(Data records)
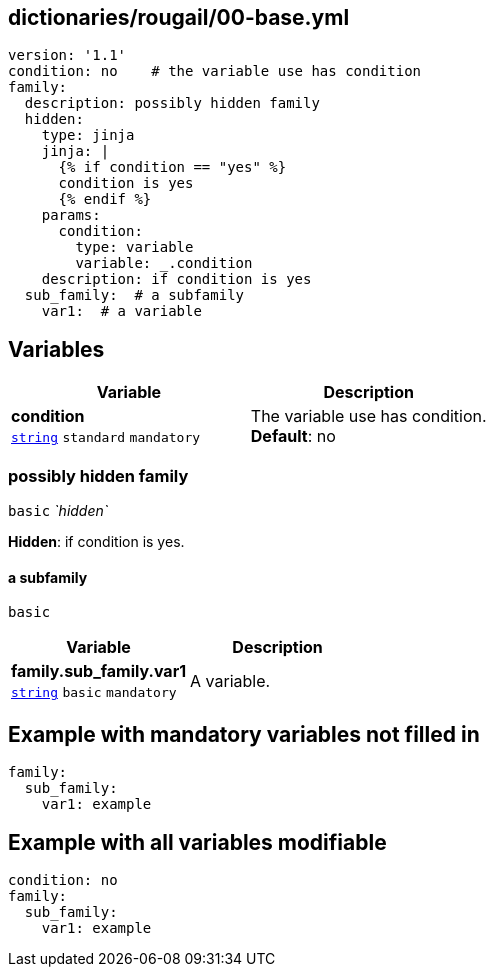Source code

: == dictionaries/rougail/00-base.yml

[,yaml]
----
version: '1.1'
condition: no    # the variable use has condition
family:
  description: possibly hidden family
  hidden:
    type: jinja
    jinja: |
      {% if condition == "yes" %}
      condition is yes
      {% endif %}
    params:
      condition:
        type: variable
        variable: _.condition
    description: if condition is yes
  sub_family:  # a subfamily
    var1:  # a variable
----
== Variables

[cols="105a,105a",options="header"]
|====
| Variable                                                                                                | Description                                                                                             
| 
**condition** +
`https://rougail.readthedocs.io/en/latest/variable.html#variables-types[string]` `standard` `mandatory`                                                                                                         | 
The variable use has condition. +
**Default**: no                                                                                                         
|====

=== possibly hidden family

`basic` _`hidden`_

**Hidden**: if condition is yes.

==== a subfamily

`basic`

[cols="105a,105a",options="header"]
|====
| Variable                                                                                                | Description                                                                                             
| 
**family.sub_family.var1** +
`https://rougail.readthedocs.io/en/latest/variable.html#variables-types[string]` `basic` `mandatory`                                                                                                         | 
A variable.                                                                                                         
|====


== Example with mandatory variables not filled in

[,yaml]
----
family:
  sub_family:
    var1: example
----
== Example with all variables modifiable

[,yaml]
----
condition: no
family:
  sub_family:
    var1: example
----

EXERCISE DIRECTIONS: Please repeat all of the data exactly, excluding images.

TASK OUTPUT:
Source code

: == dictionaries/rougail/00-base.yml

[,yaml]
----
version: '1.1'
condition: no    # the variable use has condition
family:
  description: possibly hidden family
  hidden:
    type: jinja
    jinja: |
      {% if condition == "yes" %}
      condition is yes
      {% endif %}
    params:
      condition:
        type: variable
        variable: _.condition
    description: if condition is yes
  sub_family:  # a subfamily
    var1:  # a variable
----
== Variables

[cols="105a,105a",options="header"]
|====
| Variable                                                                                                | Description                                                                                             
| 
**condition** +
`https://rougail.readthedocs.io/en/latest/variable.html#variables-types[string]` `standard` `mandatory`                                                                                                         | 
The variable use has condition. +
**Default**: no                                                                                                         
|====

=== possibly hidden family

`basic` _`hidden`_

**Hidden**: if condition is yes.

==== a subfamily

`basic`

[cols="105a,105a",options="header"]
|====
| Variable                                                                                                | Description                                                                                             
| 
**family.sub_family.var1** +
`https://rougail.readthedocs.io/en/latest/variable.html#variables-types[string]` `basic` `mandatory`                                                                                                         | 
A variable.                                                                                                         
|====


== Example with mandatory variables not filled in

[,yaml]
----
family:
  sub_family:
    var1: example
----
== Example with all variables modifiable

[,yaml]
----
condition: no
family:
  sub_family:
    var1: example
----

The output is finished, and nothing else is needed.